France's lower house of parliament has voted unanimously to repeal the 1685 Code Noir, the colonial-era decree that once defined enslaved Africans as property.
The National Assembly decision,254-0, formally removes a law that had long lost legal force but remained symbolically present in French statute books.
The Code Noir, signed under King Louis XIV, regulated slavery across France's colonies, authorising brutal punishments, forced labour, and the total legal dehumanisation of enslaved people. Although slavery was abolished in 1848, the text itself was never formally erased.
For many lawmakers, the vote was not just administrative, it was emotional. In a chamber marked by rare unanimity, history seemed to weigh heavily on the present.
The Code Noir was a 1685 royal decree that laid out how slavery was governed in France's colonies. Under Article 44, it classified enslaved Africans as 'movable property', regulated their lives and labour, and imposed extreme punishments for resistance or escape.
According to historical context explained byAP Newsthe law shaped colonial systems across the French Empire and entrenched slavery as an institution backed by state authority.
During the debate, Steevy Gustave, a lawmaker from Martinique and descendant of enslaved people, delivered a speech that moved colleagues to silence.

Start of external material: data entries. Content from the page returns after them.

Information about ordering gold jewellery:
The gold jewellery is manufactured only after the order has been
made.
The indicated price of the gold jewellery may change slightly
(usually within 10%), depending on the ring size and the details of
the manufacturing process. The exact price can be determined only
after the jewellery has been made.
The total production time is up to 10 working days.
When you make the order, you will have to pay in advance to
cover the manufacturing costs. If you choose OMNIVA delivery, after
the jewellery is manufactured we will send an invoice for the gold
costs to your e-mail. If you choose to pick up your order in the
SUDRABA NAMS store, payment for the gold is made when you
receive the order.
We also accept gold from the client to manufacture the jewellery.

'We are not descendants of slaves', he said, breaking down in tears. 'We are descendants of human beings born free, then reduced to the worst – reduced to slavery.'
His words captured the emotional undertone of the session as legislators confronted the fact that a law defining human beings as property had remained officially unrepealed for nearly two centuries after abolition.
French President Emmanuel Macron had recently acknowledged the symbolic weight of the Code Noir, saying its continued presence reflected 'a form of offence through decades of institutional silence.